TASK DIRECTIONS
Pull out every line in the rows below that contains the word "Podium". Case counts.

DATA UNDER STUDY
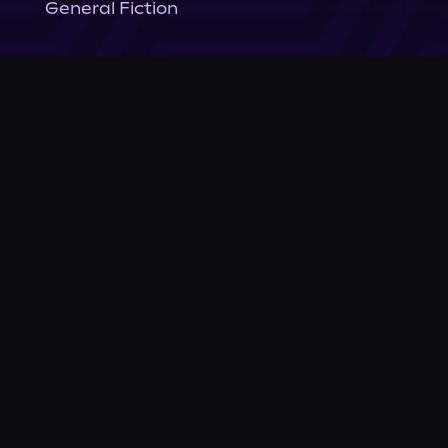
General Fiction
Company
About Us
News
© Podium Publishing 2026
Privacy Policy
Terms of Use
Accessibility Statement
As an Amazon Associate Podium earns from qualifying purchases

ANSWER AREA
© Podium Publishing 2026
As an Amazon Associate Podium earns from qualifying purchases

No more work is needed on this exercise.